Exercise inputs.
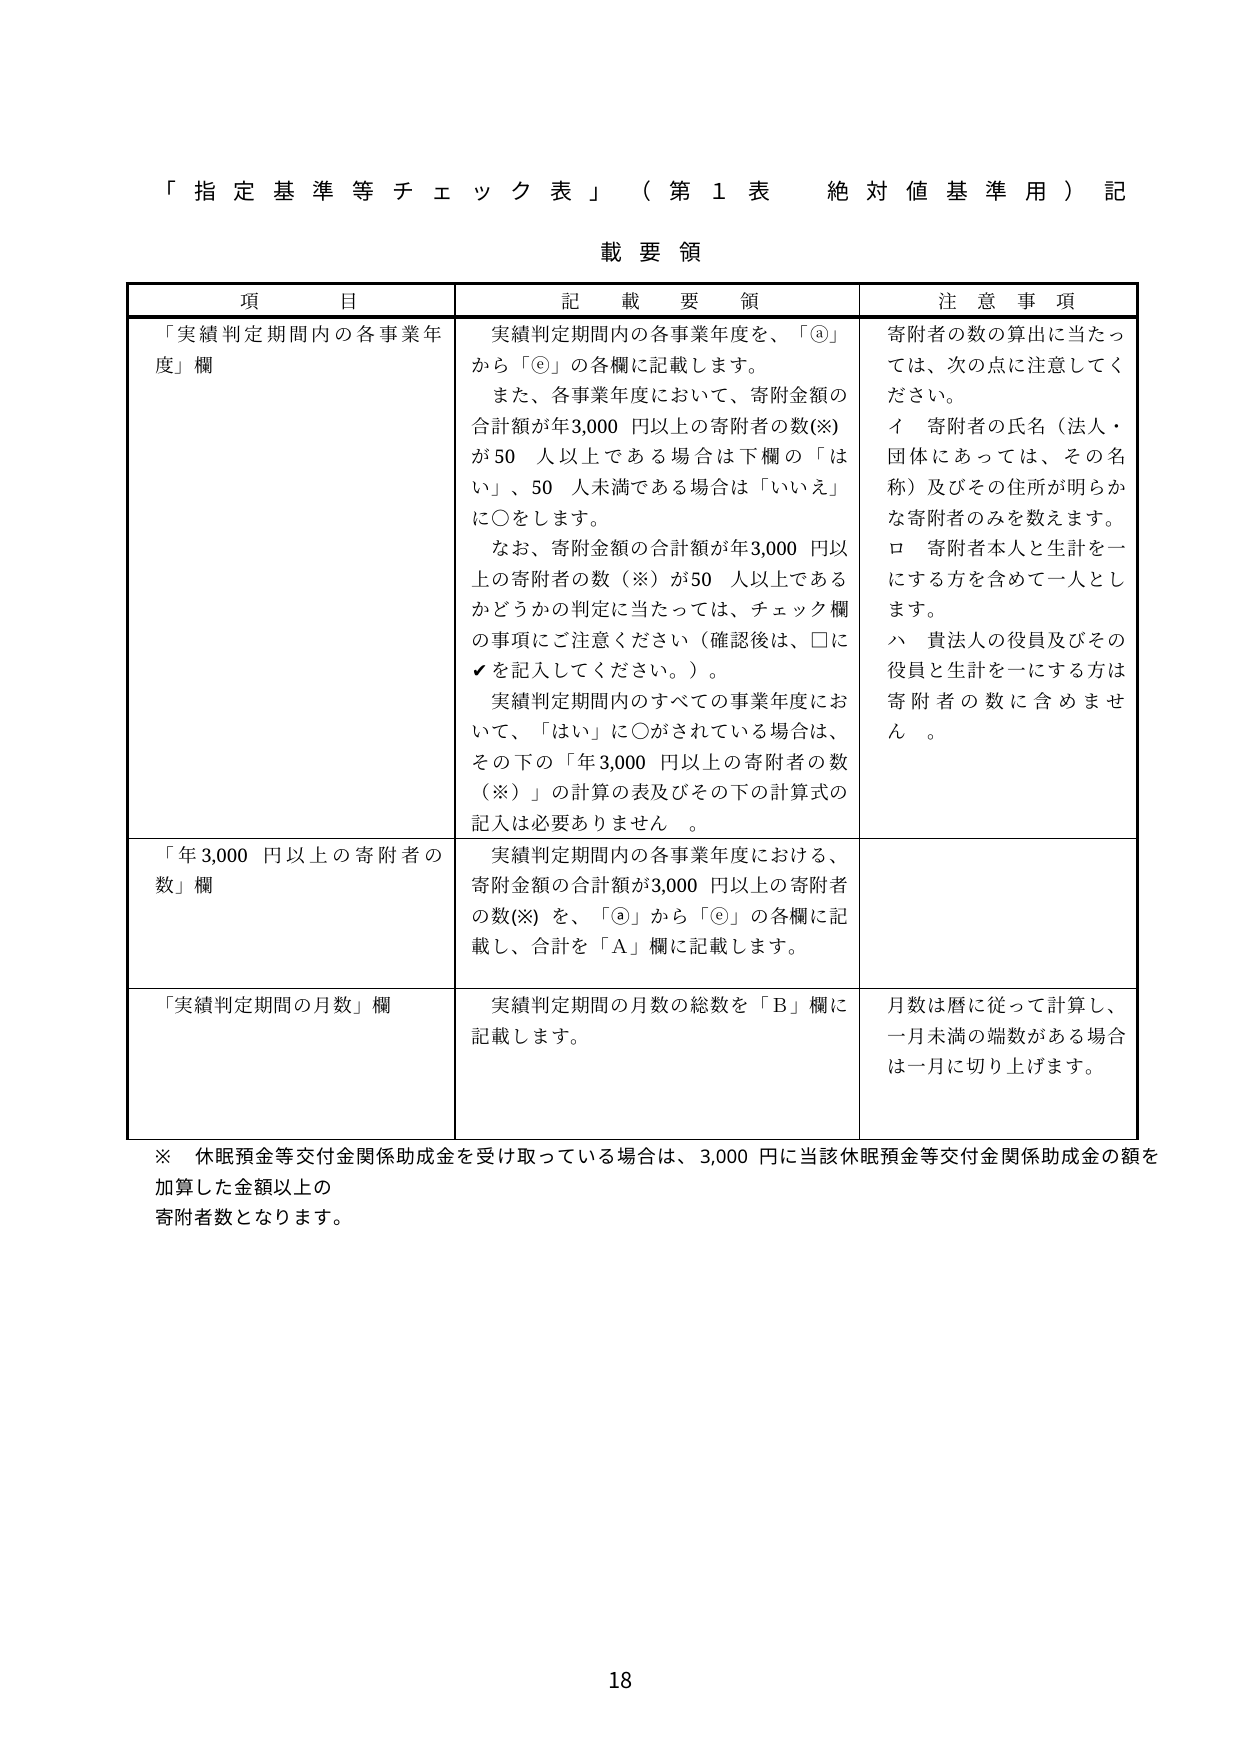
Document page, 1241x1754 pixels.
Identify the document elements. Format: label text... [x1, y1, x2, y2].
* * *
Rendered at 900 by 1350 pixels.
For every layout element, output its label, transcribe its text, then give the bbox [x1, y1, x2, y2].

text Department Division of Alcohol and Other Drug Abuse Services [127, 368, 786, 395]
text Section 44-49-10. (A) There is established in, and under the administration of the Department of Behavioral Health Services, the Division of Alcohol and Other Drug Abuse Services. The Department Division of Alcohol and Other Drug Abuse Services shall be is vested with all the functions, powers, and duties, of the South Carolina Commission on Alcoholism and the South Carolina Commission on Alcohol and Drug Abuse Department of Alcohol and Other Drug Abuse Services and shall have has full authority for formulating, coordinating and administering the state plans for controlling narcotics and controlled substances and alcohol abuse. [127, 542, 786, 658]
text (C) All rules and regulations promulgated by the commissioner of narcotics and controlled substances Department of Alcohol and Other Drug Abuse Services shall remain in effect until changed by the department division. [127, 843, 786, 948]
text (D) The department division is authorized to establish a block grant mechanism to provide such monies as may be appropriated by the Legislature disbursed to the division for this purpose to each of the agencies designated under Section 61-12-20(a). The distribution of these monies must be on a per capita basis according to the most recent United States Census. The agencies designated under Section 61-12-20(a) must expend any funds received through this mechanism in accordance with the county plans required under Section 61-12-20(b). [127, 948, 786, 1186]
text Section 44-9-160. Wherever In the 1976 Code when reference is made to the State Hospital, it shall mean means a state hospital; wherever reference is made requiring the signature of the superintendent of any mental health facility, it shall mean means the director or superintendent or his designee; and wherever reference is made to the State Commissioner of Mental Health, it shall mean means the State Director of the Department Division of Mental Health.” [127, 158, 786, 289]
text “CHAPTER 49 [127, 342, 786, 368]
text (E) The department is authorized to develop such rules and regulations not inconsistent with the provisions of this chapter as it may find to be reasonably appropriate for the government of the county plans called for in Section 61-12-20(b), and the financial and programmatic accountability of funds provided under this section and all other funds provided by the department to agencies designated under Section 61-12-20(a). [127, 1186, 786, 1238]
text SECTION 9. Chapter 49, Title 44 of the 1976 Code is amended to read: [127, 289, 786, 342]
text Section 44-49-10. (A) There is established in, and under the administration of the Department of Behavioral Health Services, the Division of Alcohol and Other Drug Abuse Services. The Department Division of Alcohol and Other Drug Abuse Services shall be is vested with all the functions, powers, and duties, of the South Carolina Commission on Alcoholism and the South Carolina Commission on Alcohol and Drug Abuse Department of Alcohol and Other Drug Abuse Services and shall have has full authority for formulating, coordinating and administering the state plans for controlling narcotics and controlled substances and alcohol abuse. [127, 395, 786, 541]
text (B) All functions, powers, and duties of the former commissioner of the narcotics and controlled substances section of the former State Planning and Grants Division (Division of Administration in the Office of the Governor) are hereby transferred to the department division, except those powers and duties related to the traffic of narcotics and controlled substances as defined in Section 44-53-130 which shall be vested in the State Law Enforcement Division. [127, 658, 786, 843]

What is needed.
Your response should contain each line of the listing in which the word "pixels" occurs.

Output of the exercise.
Document page, 1241x1754 pixels.
Rendered at 900 by 1350 pixels.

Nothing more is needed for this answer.